▶ [WORK TO COMPLETE]
No pictures, please. Output the lines from the start of the data through the line that contains "ring dip: (111, 157)", both included, exactly as they stand.

BEGIN MATERIAL FOR THE TASK

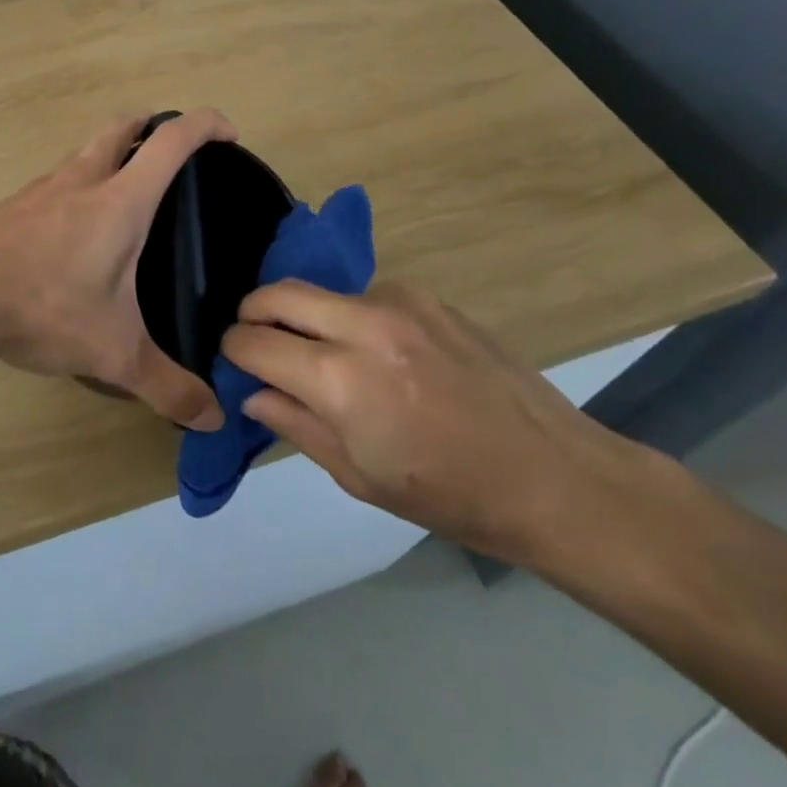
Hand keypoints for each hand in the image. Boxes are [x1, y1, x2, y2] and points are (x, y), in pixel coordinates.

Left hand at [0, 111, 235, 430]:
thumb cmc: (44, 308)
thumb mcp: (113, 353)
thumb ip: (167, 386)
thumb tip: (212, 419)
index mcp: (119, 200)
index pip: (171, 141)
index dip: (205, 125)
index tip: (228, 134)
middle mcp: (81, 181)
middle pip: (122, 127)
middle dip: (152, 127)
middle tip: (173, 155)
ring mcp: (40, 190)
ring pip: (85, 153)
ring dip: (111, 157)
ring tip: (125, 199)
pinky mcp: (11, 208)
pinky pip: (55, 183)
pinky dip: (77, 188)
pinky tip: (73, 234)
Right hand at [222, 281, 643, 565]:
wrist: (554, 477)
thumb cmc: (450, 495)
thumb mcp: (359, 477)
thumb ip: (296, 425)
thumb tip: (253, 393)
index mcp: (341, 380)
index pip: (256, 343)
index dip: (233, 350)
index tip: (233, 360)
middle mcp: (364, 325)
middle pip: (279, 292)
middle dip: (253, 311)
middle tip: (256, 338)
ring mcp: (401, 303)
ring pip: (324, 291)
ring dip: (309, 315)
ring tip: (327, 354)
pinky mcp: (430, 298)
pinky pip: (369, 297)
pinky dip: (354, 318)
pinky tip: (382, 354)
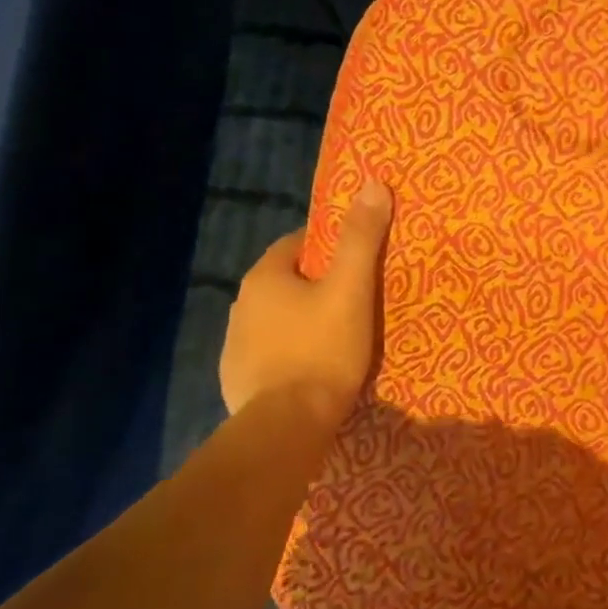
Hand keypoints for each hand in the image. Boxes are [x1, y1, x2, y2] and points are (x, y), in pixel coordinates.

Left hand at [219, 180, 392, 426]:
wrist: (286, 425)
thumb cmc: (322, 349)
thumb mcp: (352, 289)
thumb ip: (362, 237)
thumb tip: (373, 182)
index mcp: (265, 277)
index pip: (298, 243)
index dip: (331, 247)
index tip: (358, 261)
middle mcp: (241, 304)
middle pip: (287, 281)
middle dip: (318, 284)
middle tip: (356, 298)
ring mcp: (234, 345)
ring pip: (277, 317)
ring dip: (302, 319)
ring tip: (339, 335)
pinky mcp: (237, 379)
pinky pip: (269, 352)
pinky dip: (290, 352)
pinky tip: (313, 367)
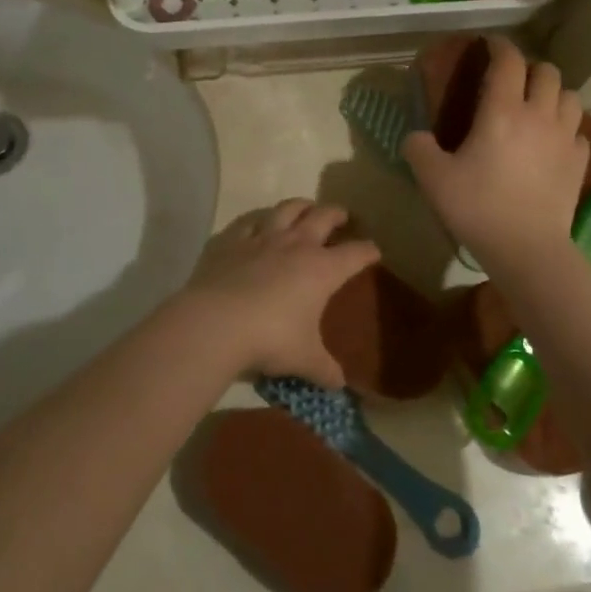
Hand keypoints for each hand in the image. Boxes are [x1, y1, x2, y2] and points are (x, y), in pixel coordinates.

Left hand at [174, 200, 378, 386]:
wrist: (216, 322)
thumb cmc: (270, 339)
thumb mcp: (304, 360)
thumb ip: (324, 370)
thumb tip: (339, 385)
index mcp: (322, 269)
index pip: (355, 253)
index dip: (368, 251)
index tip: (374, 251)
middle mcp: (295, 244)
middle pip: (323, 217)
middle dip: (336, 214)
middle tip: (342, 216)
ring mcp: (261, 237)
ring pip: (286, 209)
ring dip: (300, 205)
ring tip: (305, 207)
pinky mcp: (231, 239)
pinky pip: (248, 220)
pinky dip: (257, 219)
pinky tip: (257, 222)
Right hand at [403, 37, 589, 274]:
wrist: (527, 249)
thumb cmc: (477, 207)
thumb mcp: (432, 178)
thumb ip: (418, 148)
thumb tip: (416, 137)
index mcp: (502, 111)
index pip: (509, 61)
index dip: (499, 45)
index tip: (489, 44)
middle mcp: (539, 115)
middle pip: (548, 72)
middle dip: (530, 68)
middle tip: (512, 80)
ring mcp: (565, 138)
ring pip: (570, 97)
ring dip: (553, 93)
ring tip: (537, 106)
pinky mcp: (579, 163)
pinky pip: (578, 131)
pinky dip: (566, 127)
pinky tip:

END MATERIAL FOR THE TASK

▶ [WRITTEN REPLY]
Hand keypoints for each hand in the image. Boxes are [x1, y1, x2, y2] and points are (x, y), in pixel coordinates.

Left hand at [0, 111, 235, 430]:
thumb cmc: (44, 308)
thumb mcp: (113, 353)
thumb ip: (167, 386)
thumb tip: (212, 419)
index mcp: (119, 200)
index pip: (171, 141)
index dip: (205, 125)
index tip: (228, 134)
middle mcp: (81, 181)
middle pip: (122, 127)
middle dip: (152, 127)
middle tip: (173, 155)
ring mcp: (40, 190)
ring pip: (85, 153)
ring dip: (111, 157)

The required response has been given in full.